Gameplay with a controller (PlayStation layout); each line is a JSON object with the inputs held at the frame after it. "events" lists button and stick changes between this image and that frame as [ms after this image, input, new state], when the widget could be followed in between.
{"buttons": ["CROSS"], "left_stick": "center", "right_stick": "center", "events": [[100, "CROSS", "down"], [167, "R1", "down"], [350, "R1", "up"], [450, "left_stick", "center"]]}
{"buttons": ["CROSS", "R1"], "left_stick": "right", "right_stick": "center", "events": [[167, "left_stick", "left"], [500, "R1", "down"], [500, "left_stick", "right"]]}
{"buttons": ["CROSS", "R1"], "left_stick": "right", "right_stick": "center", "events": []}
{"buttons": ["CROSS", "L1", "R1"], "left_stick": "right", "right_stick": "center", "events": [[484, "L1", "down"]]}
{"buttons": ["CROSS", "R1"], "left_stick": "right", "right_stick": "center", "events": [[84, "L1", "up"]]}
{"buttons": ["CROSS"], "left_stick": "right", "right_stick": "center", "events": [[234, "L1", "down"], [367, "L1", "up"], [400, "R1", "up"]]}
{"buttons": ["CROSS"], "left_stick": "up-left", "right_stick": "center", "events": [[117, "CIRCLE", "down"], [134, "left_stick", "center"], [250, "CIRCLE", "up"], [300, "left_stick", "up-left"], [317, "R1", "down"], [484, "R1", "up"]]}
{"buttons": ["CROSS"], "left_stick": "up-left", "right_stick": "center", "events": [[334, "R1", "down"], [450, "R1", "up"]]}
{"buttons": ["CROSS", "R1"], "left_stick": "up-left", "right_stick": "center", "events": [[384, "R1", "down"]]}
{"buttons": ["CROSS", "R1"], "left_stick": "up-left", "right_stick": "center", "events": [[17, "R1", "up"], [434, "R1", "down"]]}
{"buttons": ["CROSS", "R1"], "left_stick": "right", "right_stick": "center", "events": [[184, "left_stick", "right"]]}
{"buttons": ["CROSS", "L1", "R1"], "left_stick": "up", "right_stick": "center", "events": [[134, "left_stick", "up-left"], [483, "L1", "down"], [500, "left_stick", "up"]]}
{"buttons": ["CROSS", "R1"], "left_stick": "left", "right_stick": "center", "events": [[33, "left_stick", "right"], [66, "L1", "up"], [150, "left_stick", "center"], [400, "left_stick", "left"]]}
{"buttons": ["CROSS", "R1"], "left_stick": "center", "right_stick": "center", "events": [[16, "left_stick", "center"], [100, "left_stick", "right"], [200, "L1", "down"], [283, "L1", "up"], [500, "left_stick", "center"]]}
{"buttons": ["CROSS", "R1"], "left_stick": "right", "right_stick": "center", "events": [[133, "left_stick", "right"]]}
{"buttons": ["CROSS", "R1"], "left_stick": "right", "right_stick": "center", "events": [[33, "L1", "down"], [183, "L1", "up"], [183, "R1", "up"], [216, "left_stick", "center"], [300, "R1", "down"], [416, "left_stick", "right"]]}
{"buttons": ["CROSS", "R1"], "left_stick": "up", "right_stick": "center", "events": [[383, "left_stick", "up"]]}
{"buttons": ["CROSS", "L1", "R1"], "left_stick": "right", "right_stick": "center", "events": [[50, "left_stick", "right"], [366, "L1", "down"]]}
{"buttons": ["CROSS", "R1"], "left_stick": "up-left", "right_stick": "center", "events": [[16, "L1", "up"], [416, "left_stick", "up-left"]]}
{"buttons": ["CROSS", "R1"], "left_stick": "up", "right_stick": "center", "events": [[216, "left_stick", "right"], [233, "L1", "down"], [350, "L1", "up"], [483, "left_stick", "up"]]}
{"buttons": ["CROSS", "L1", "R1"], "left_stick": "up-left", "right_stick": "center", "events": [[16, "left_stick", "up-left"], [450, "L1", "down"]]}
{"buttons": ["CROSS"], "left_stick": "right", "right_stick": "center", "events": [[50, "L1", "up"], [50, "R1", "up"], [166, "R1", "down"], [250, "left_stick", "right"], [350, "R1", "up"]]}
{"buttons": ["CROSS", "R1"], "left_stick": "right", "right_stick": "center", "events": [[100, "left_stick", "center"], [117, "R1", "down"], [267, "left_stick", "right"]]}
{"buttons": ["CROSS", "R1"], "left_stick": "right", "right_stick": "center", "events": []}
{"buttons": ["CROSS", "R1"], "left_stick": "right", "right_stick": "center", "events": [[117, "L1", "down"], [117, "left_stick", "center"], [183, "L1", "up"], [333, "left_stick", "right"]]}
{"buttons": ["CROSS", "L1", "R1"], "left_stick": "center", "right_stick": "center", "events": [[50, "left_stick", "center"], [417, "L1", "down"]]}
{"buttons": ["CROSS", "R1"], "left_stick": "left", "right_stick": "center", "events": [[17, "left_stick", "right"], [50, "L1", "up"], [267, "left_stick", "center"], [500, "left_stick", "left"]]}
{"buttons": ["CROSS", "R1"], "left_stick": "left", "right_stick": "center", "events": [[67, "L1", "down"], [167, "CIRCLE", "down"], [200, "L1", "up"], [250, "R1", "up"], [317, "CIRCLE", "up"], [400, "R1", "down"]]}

################

The reply is to be an exact copy of the listing.

Gameplay with a controller (PlayStation layout); each line is a JSON object with the inputs held at the frame after it. "events" lists button and stick changes between this image and that frame as [ms after this image, input, new state], when the widget could be followed in between.
{"buttons": ["CROSS"], "left_stick": "center", "right_stick": "center", "events": [[100, "CROSS", "down"], [167, "R1", "down"], [350, "R1", "up"], [450, "left_stick", "center"]]}
{"buttons": ["CROSS", "R1"], "left_stick": "right", "right_stick": "center", "events": [[167, "left_stick", "left"], [500, "R1", "down"], [500, "left_stick", "right"]]}
{"buttons": ["CROSS", "R1"], "left_stick": "right", "right_stick": "center", "events": []}
{"buttons": ["CROSS", "L1", "R1"], "left_stick": "right", "right_stick": "center", "events": [[484, "L1", "down"]]}
{"buttons": ["CROSS", "R1"], "left_stick": "right", "right_stick": "center", "events": [[84, "L1", "up"]]}
{"buttons": ["CROSS"], "left_stick": "right", "right_stick": "center", "events": [[234, "L1", "down"], [367, "L1", "up"], [400, "R1", "up"]]}
{"buttons": ["CROSS"], "left_stick": "up-left", "right_stick": "center", "events": [[117, "CIRCLE", "down"], [134, "left_stick", "center"], [250, "CIRCLE", "up"], [300, "left_stick", "up-left"], [317, "R1", "down"], [484, "R1", "up"]]}
{"buttons": ["CROSS"], "left_stick": "up-left", "right_stick": "center", "events": [[334, "R1", "down"], [450, "R1", "up"]]}
{"buttons": ["CROSS", "R1"], "left_stick": "up-left", "right_stick": "center", "events": [[384, "R1", "down"]]}
{"buttons": ["CROSS", "R1"], "left_stick": "up-left", "right_stick": "center", "events": [[17, "R1", "up"], [434, "R1", "down"]]}
{"buttons": ["CROSS", "R1"], "left_stick": "right", "right_stick": "center", "events": [[184, "left_stick", "right"]]}
{"buttons": ["CROSS", "L1", "R1"], "left_stick": "up", "right_stick": "center", "events": [[134, "left_stick", "up-left"], [483, "L1", "down"], [500, "left_stick", "up"]]}
{"buttons": ["CROSS", "R1"], "left_stick": "left", "right_stick": "center", "events": [[33, "left_stick", "right"], [66, "L1", "up"], [150, "left_stick", "center"], [400, "left_stick", "left"]]}
{"buttons": ["CROSS", "R1"], "left_stick": "center", "right_stick": "center", "events": [[16, "left_stick", "center"], [100, "left_stick", "right"], [200, "L1", "down"], [283, "L1", "up"], [500, "left_stick", "center"]]}
{"buttons": ["CROSS", "R1"], "left_stick": "right", "right_stick": "center", "events": [[133, "left_stick", "right"]]}
{"buttons": ["CROSS", "R1"], "left_stick": "right", "right_stick": "center", "events": [[33, "L1", "down"], [183, "L1", "up"], [183, "R1", "up"], [216, "left_stick", "center"], [300, "R1", "down"], [416, "left_stick", "right"]]}
{"buttons": ["CROSS", "R1"], "left_stick": "up", "right_stick": "center", "events": [[383, "left_stick", "up"]]}
{"buttons": ["CROSS", "L1", "R1"], "left_stick": "right", "right_stick": "center", "events": [[50, "left_stick", "right"], [366, "L1", "down"]]}
{"buttons": ["CROSS", "R1"], "left_stick": "up-left", "right_stick": "center", "events": [[16, "L1", "up"], [416, "left_stick", "up-left"]]}
{"buttons": ["CROSS", "R1"], "left_stick": "up", "right_stick": "center", "events": [[216, "left_stick", "right"], [233, "L1", "down"], [350, "L1", "up"], [483, "left_stick", "up"]]}
{"buttons": ["CROSS", "L1", "R1"], "left_stick": "up-left", "right_stick": "center", "events": [[16, "left_stick", "up-left"], [450, "L1", "down"]]}
{"buttons": ["CROSS"], "left_stick": "right", "right_stick": "center", "events": [[50, "L1", "up"], [50, "R1", "up"], [166, "R1", "down"], [250, "left_stick", "right"], [350, "R1", "up"]]}
{"buttons": ["CROSS", "R1"], "left_stick": "right", "right_stick": "center", "events": [[100, "left_stick", "center"], [117, "R1", "down"], [267, "left_stick", "right"]]}
{"buttons": ["CROSS", "R1"], "left_stick": "right", "right_stick": "center", "events": []}
{"buttons": ["CROSS", "R1"], "left_stick": "right", "right_stick": "center", "events": [[117, "L1", "down"], [117, "left_stick", "center"], [183, "L1", "up"], [333, "left_stick", "right"]]}
{"buttons": ["CROSS", "L1", "R1"], "left_stick": "center", "right_stick": "center", "events": [[50, "left_stick", "center"], [417, "L1", "down"]]}
{"buttons": ["CROSS", "R1"], "left_stick": "left", "right_stick": "center", "events": [[17, "left_stick", "right"], [50, "L1", "up"], [267, "left_stick", "center"], [500, "left_stick", "left"]]}
{"buttons": ["CROSS", "R1"], "left_stick": "left", "right_stick": "center", "events": [[67, "L1", "down"], [167, "CIRCLE", "down"], [200, "L1", "up"], [250, "R1", "up"], [317, "CIRCLE", "up"], [400, "R1", "down"]]}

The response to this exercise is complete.